The bracelet doesn't lead you from temptation; the arm band doesn't keep you from smoking.

In the same way, merely including the term Catholic along with the name of a school does not mean that a particular institution of learning espouses the teachings of the Catholic Church. Merely putting a crucifix in every classroom doesn't guarantee that teachers will take the time to pray before class, before lunch, before a test, after a rough day, or to include an intention for a sick family member.

Earlier in February (and yes, I am frantically trying to complete this blog so that I actually have more than one entry in February!), Catholic Schools across the country participated in "Catholic Schools Week" (CSW) a week long celebration of all that is good about Catholic Education in our country. Typically, however, many of the CSW activities included in many schools have little to do with Catholicity, education or Catholic Education. And while I completely appreciate the need to break away from our routine as educators and offer some "non-traditional" days to students, I do not feel that a week during which we are supposed to highlight all that is good about Catholic Education is a good time for the school community to stop doing those things that make us who we are-- offering a quality, academically rigorous education firmly rooted in the foundations of the Catholic Church.

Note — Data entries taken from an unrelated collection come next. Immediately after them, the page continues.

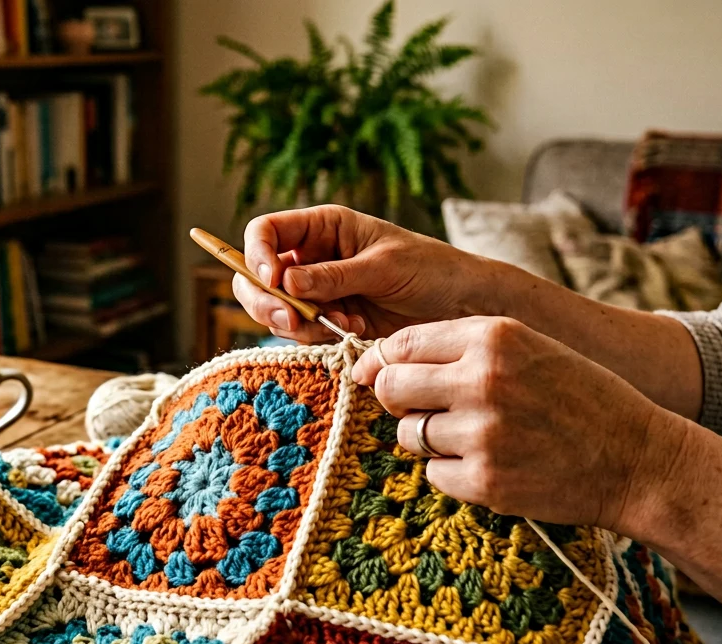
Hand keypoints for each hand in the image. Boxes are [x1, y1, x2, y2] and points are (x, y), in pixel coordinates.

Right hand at [234, 204, 506, 341]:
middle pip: (257, 276)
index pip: (265, 232)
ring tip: (340, 326)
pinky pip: (302, 332)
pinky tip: (352, 333)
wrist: (464, 306)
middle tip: (292, 320)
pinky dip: (317, 338)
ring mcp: (318, 291)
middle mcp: (313, 257)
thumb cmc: (432, 270)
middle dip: (266, 301)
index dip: (258, 255)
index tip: (273, 280)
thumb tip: (284, 282)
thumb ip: (333, 276)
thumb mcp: (383, 267)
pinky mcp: (330, 321)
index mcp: (323, 227)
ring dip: (298, 324)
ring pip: (276, 309)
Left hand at [352, 316, 685, 530]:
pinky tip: (494, 464)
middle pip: (391, 389)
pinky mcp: (486, 482)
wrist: (639, 461)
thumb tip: (374, 365)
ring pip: (408, 435)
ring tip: (477, 437)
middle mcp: (484, 380)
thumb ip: (458, 348)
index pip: (400, 345)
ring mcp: (483, 434)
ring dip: (430, 439)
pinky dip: (453, 473)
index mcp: (494, 337)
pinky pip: (434, 474)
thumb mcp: (528, 349)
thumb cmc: (579, 399)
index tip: (393, 377)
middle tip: (430, 410)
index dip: (387, 363)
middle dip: (400, 401)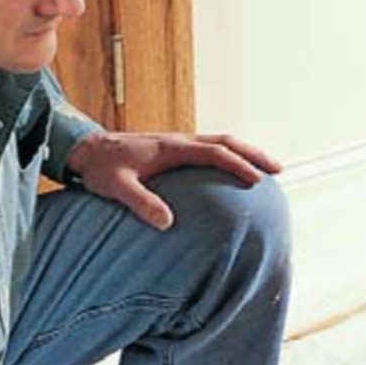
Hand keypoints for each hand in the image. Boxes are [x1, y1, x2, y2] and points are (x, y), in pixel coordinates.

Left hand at [65, 131, 282, 230]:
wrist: (87, 150)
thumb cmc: (102, 169)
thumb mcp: (117, 187)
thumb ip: (141, 202)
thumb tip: (167, 222)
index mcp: (171, 148)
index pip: (214, 152)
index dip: (237, 165)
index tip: (256, 181)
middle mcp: (178, 141)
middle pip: (225, 141)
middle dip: (253, 154)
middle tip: (278, 169)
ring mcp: (177, 144)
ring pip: (219, 142)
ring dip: (244, 153)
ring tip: (266, 170)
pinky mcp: (173, 150)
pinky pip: (209, 149)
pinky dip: (228, 157)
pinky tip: (233, 172)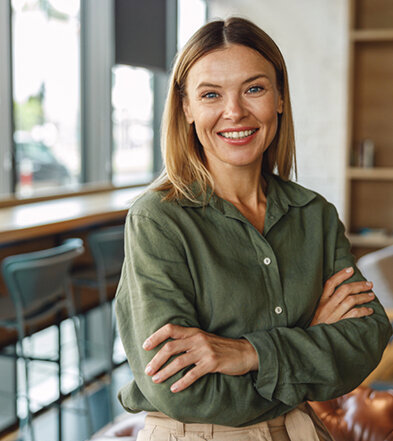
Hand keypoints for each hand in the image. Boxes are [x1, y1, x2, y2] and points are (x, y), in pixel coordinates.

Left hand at [143, 324, 257, 392]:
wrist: (244, 352)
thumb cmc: (221, 347)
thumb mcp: (203, 339)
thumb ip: (188, 341)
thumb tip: (167, 349)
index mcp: (194, 332)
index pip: (170, 328)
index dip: (156, 336)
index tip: (145, 346)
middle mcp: (197, 339)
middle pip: (170, 347)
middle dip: (156, 359)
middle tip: (148, 370)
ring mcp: (205, 351)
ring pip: (179, 361)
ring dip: (165, 372)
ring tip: (156, 380)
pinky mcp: (212, 363)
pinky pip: (193, 374)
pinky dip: (182, 382)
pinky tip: (174, 388)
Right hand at [310, 266, 374, 325]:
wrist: (310, 341)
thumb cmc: (315, 325)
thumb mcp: (315, 310)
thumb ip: (325, 301)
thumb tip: (341, 292)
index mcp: (320, 300)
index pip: (330, 283)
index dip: (341, 274)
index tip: (351, 269)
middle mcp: (326, 306)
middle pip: (344, 290)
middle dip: (359, 285)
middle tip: (369, 284)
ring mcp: (333, 315)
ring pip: (351, 300)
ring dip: (363, 296)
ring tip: (371, 295)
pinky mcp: (339, 325)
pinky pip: (354, 314)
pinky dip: (363, 311)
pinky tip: (369, 311)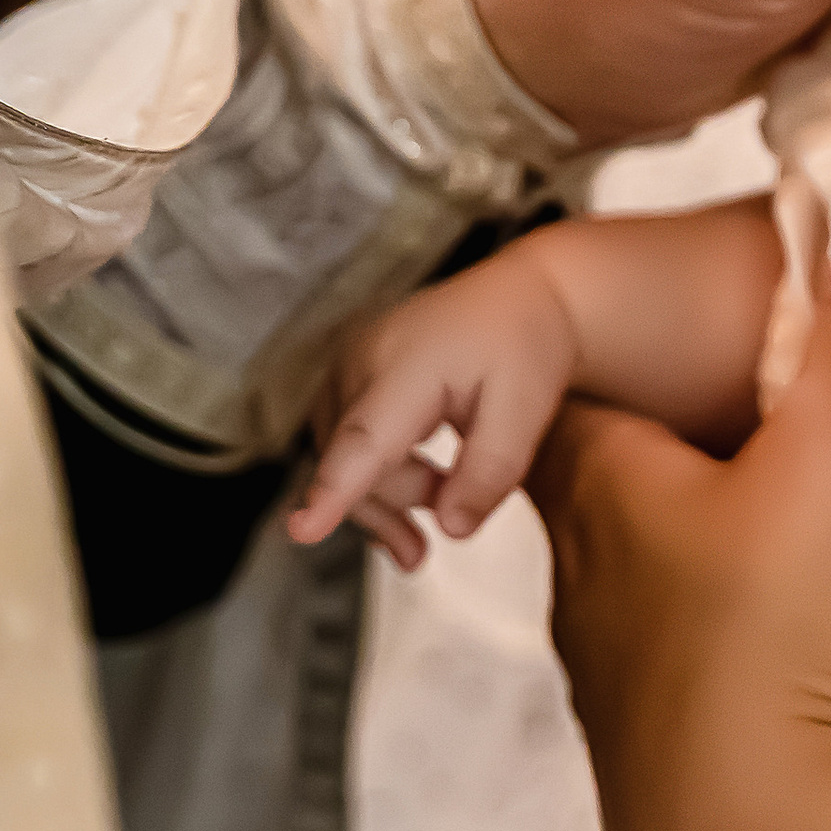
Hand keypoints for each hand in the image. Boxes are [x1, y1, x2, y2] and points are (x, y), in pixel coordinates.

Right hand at [291, 245, 581, 566]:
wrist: (516, 299)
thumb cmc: (522, 344)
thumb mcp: (527, 409)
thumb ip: (490, 472)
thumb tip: (452, 529)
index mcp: (408, 363)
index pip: (364, 439)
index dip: (334, 489)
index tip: (303, 531)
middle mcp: (360, 361)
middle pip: (353, 465)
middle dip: (399, 505)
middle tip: (458, 513)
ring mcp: (345, 369)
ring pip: (343, 463)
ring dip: (387, 500)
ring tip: (439, 514)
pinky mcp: (345, 382)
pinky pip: (344, 448)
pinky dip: (375, 480)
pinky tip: (416, 497)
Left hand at [529, 310, 830, 830]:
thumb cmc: (775, 637)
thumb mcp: (824, 459)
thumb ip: (830, 338)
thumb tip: (826, 219)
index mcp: (604, 493)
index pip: (577, 402)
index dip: (627, 370)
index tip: (685, 357)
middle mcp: (582, 583)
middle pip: (607, 497)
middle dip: (672, 465)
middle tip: (757, 444)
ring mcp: (608, 682)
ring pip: (640, 595)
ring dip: (699, 570)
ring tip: (791, 560)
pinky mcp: (648, 765)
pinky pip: (678, 680)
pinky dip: (720, 659)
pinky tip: (790, 674)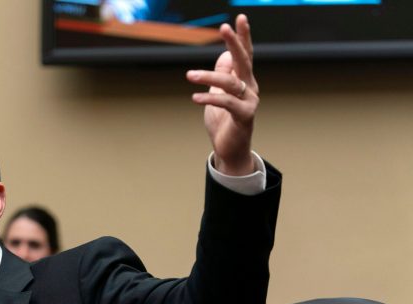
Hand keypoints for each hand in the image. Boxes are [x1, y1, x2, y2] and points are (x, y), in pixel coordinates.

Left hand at [186, 14, 257, 175]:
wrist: (229, 150)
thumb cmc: (223, 122)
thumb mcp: (217, 94)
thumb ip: (222, 75)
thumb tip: (225, 54)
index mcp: (244, 80)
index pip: (244, 54)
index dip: (242, 37)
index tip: (239, 18)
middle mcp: (250, 87)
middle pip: (244, 60)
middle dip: (235, 42)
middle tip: (224, 28)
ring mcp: (250, 101)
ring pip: (230, 82)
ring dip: (208, 77)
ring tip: (189, 75)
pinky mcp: (245, 116)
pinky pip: (226, 102)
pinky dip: (209, 98)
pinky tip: (195, 96)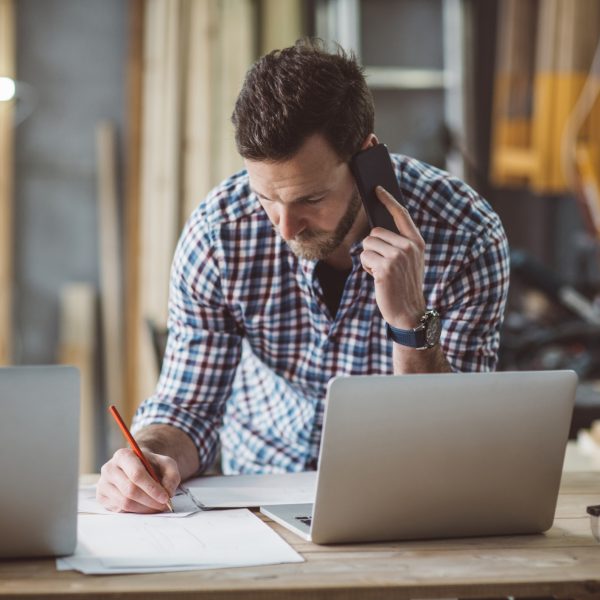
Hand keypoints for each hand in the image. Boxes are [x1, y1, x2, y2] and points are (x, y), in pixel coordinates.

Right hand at [97, 447, 180, 512]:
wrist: (137, 466)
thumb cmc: (151, 465)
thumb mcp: (166, 464)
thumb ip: (172, 475)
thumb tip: (168, 492)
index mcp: (123, 455)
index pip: (136, 474)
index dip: (152, 488)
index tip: (165, 497)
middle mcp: (109, 468)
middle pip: (130, 490)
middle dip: (150, 500)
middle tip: (164, 505)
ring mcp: (103, 484)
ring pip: (125, 502)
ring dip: (144, 508)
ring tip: (157, 506)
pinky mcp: (102, 497)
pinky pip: (119, 509)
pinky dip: (136, 511)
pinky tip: (145, 506)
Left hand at [360, 185, 426, 328]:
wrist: (409, 313)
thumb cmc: (404, 286)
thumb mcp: (409, 262)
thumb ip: (399, 244)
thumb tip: (376, 229)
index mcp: (417, 243)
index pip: (401, 215)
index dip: (388, 200)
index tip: (377, 188)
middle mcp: (409, 247)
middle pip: (375, 233)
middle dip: (373, 248)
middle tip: (384, 266)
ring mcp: (397, 257)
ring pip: (367, 245)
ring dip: (369, 259)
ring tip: (382, 273)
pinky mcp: (385, 268)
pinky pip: (363, 257)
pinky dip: (366, 268)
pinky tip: (378, 279)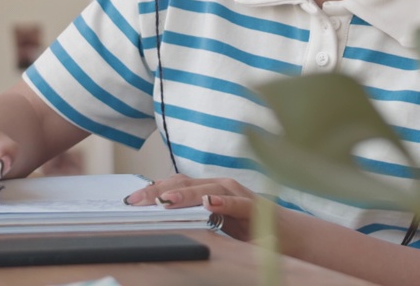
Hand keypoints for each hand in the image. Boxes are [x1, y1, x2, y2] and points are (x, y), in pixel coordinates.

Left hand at [122, 174, 268, 241]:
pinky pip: (238, 205)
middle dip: (158, 191)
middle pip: (185, 184)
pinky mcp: (256, 209)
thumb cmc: (251, 228)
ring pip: (208, 190)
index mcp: (210, 190)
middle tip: (135, 200)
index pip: (176, 185)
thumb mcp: (217, 223)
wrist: (291, 236)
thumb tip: (163, 218)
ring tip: (164, 200)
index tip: (129, 200)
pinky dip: (223, 203)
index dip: (152, 189)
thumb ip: (195, 217)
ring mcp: (240, 195)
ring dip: (185, 195)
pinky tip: (209, 203)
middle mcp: (222, 187)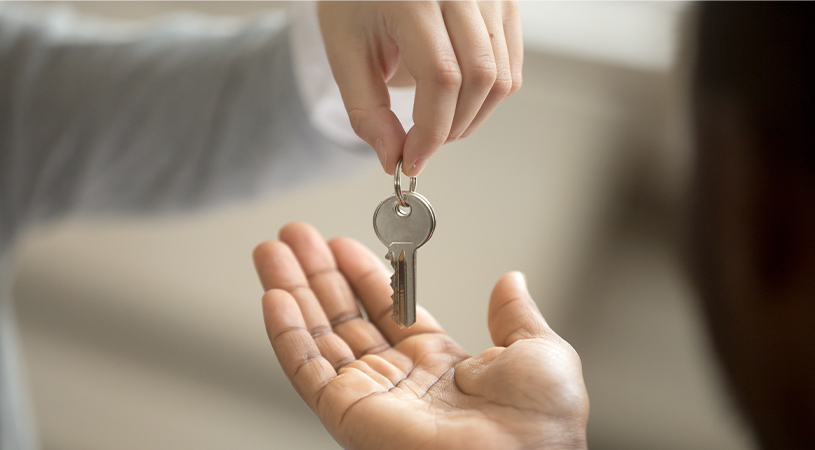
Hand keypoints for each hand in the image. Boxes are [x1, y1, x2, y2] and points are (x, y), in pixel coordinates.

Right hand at [253, 223, 587, 449]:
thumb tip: (510, 280)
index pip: (389, 310)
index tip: (341, 244)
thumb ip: (515, 315)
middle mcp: (399, 380)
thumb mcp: (539, 354)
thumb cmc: (537, 429)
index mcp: (441, 365)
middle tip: (294, 236)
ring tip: (271, 252)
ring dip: (292, 292)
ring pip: (319, 335)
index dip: (363, 275)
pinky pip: (307, 369)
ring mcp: (369, 396)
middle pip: (345, 316)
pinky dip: (286, 333)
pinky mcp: (347, 414)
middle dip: (318, 274)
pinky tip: (272, 297)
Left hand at [318, 1, 522, 175]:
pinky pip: (511, 66)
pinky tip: (456, 101)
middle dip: (452, 127)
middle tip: (423, 144)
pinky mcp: (505, 3)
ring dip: (472, 117)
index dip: (431, 129)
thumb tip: (392, 159)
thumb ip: (367, 111)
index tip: (411, 159)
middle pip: (479, 79)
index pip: (442, 77)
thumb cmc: (357, 6)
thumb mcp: (346, 56)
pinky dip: (487, 97)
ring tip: (439, 123)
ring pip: (501, 78)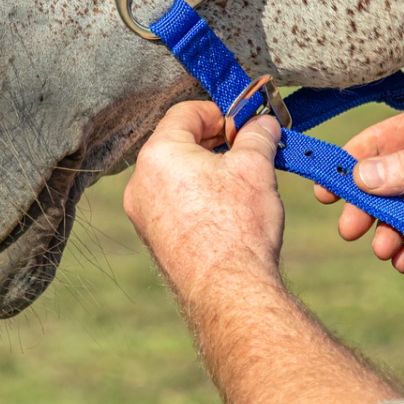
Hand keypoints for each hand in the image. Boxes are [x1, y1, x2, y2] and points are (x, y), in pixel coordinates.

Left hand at [124, 103, 284, 302]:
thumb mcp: (255, 167)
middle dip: (217, 142)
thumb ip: (257, 136)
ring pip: (177, 175)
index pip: (185, 113)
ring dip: (210, 170)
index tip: (246, 123)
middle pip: (179, 143)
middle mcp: (140, 183)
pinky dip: (200, 196)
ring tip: (245, 180)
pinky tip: (230, 209)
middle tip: (251, 148)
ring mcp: (144, 214)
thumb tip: (263, 123)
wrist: (228, 291)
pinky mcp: (155, 239)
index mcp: (157, 155)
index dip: (220, 112)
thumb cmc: (238, 225)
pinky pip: (176, 202)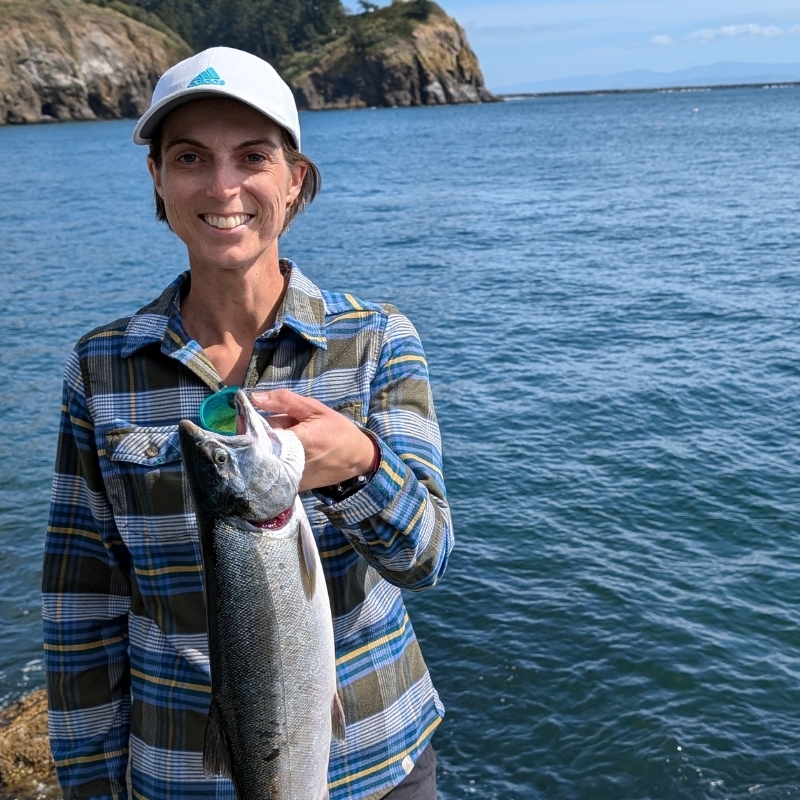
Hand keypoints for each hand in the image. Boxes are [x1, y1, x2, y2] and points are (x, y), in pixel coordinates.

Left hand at [251, 389, 375, 491]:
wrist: (357, 458)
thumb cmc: (337, 430)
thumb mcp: (314, 409)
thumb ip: (284, 401)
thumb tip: (253, 397)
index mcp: (297, 440)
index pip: (260, 432)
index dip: (251, 423)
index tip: (248, 416)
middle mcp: (291, 463)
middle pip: (259, 448)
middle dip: (257, 436)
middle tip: (268, 428)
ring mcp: (291, 478)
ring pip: (264, 461)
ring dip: (265, 450)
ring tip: (279, 441)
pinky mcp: (292, 487)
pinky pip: (273, 472)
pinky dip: (273, 462)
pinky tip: (283, 454)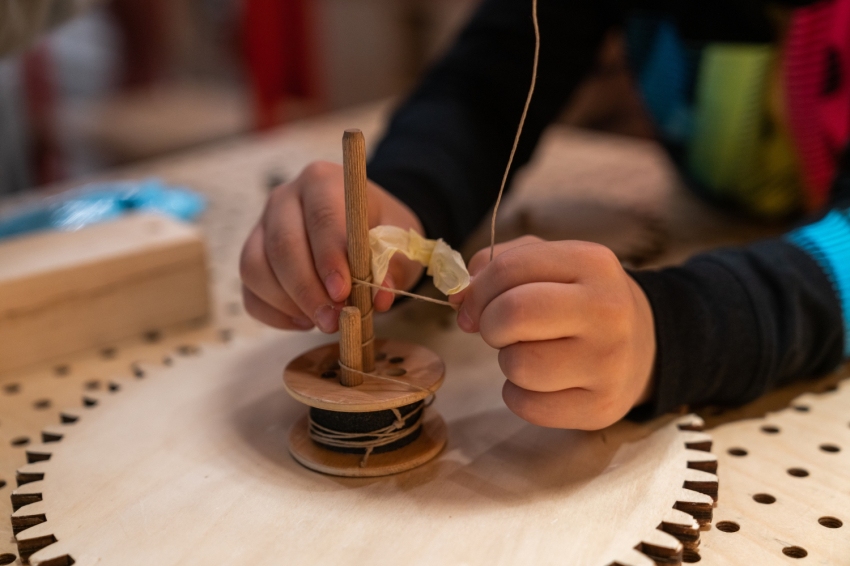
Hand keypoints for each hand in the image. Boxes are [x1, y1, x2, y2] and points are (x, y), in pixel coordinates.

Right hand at [240, 161, 424, 332]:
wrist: (362, 227)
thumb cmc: (380, 230)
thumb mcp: (397, 241)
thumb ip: (391, 266)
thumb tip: (380, 297)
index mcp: (323, 181)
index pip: (321, 217)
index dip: (329, 258)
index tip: (343, 292)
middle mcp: (285, 198)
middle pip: (283, 245)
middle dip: (308, 290)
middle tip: (333, 321)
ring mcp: (262, 227)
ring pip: (257, 269)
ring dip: (290, 304)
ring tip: (324, 321)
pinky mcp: (251, 257)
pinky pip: (251, 292)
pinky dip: (275, 315)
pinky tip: (305, 321)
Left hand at [450, 236, 655, 429]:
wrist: (644, 343)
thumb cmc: (580, 298)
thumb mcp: (550, 263)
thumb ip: (497, 265)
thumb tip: (458, 296)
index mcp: (592, 263)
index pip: (509, 270)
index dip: (477, 290)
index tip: (473, 304)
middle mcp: (608, 310)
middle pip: (512, 315)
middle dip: (490, 325)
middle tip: (500, 330)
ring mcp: (609, 362)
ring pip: (518, 365)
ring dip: (508, 361)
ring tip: (530, 353)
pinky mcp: (601, 407)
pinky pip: (528, 406)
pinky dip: (520, 395)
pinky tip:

By no means do I feel that ICS cornered the market on Catholic Schools Week activities. Likewise, I do not believe that ICS always lives up to its Catholic title. The faculty, staff, students and parents of Incarnation, though, truly celebrated the best parts of the home of the Irish: Catholic Identity, Academic Excellence, School Spirit, Service, and Community (ICS Catholic Schools Week). We didn't wear pajamas. 8th Graders didn't give candy to, er...I mean "teach" younger classes. Learning still occurred. We participated in the Celebration of the Eucharist and a school wide prayer service. Over 300 bagged lunches were made for local food banks (Student Giving Projects).

Basically, we did exactly what we do every week-- just better. We were more focused on our mission: inspiring life-long learners, challenging each individual to develop spiritually and striving to serve each other and the community. We were more intertwined and closer as a school family. We highlighted achievements. We honored our past. We were, quite simply, our best selves.

A Catholic School, in order to be Catholic, also needs to do more than have a subjectively successful Catholic Schools Week. But, if a crucifix on a wall, or around our necks, or even tattooed on our arms can help to remind us of a life that should be lived in accordance with the meaning behind that symbol, maybe a Catholic Schools Week that truly celebrates a school's Catholicity can help to inspire that school to become even more Catholic.

Maybe a Catholic school becoming even more Catholic can truly prepare its students for the future and teach them that faith must be lived, regardless of any fashion accessories, paintings or wall hangings.

Or even any blogs titled, "Catholic Education."